■ What you have to do
Do not include the pictures; repeat the rest of the data exactly.

───── Input material

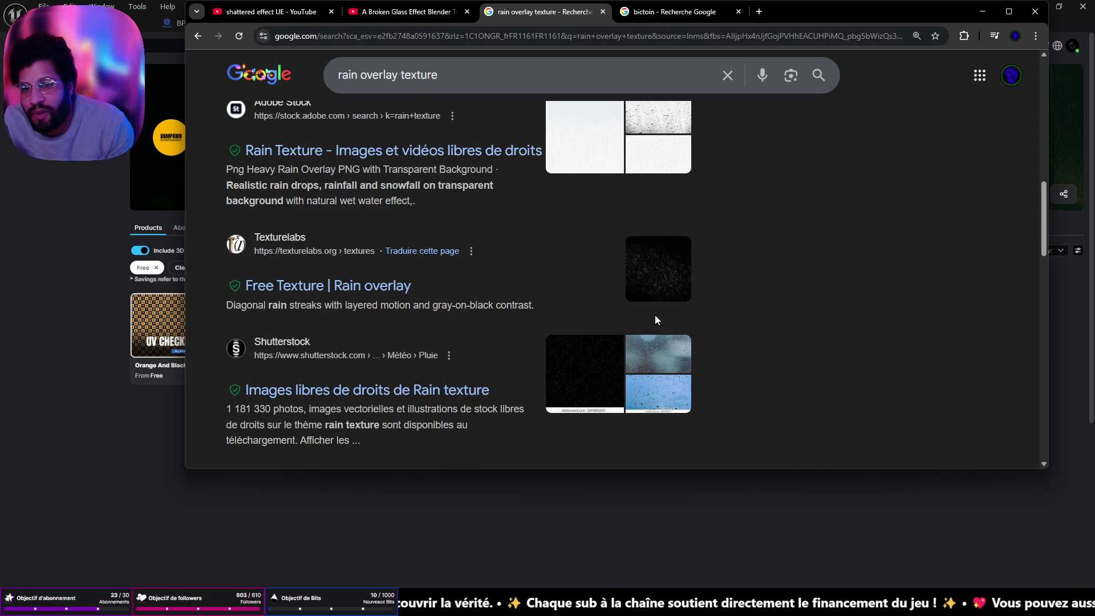
{"action": "scroll", "coordinate": [635, 165], "scroll_direction": "up", "scroll_amount": 2}
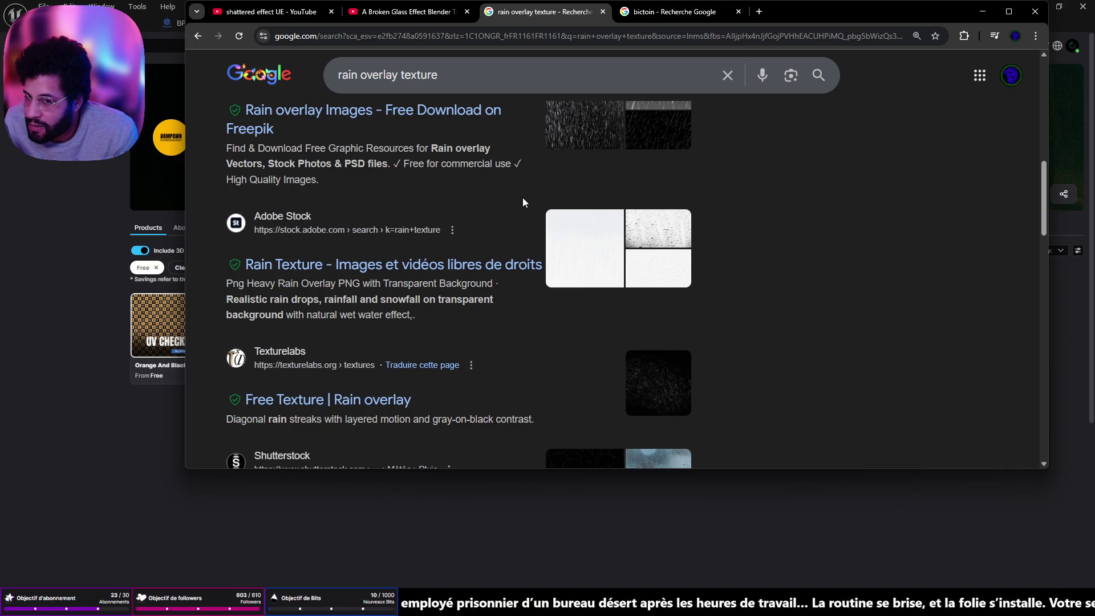
{"action": "scroll", "coordinate": [523, 197], "scroll_direction": "up", "scroll_amount": 5}
{"action": "scroll", "coordinate": [529, 369], "scroll_direction": "down", "scroll_amount": 4}
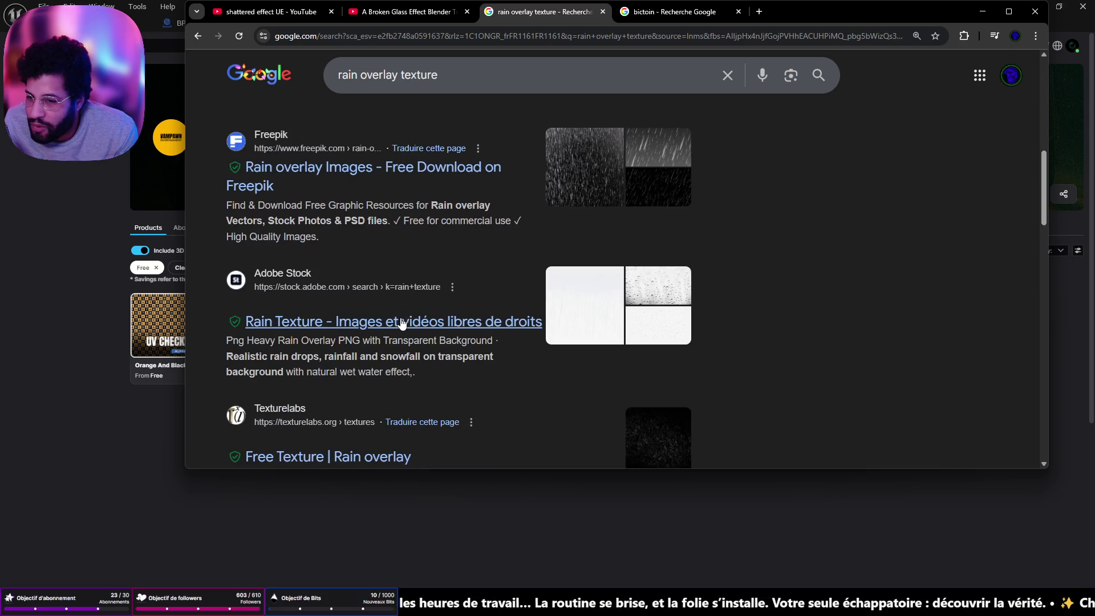
Open Adobe Stock's rain texture results and the water droplets image's details.
{"action": "left_click", "coordinate": [402, 322]}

──────────

■ Task result
{"action": "scroll", "coordinate": [635, 165], "scroll_direction": "up", "scroll_amount": 2}
{"action": "scroll", "coordinate": [523, 197], "scroll_direction": "up", "scroll_amount": 5}
{"action": "scroll", "coordinate": [529, 369], "scroll_direction": "down", "scroll_amount": 4}
Open Adobe Stock's rain texture results and the water droplets image's details.
{"action": "left_click", "coordinate": [402, 322]}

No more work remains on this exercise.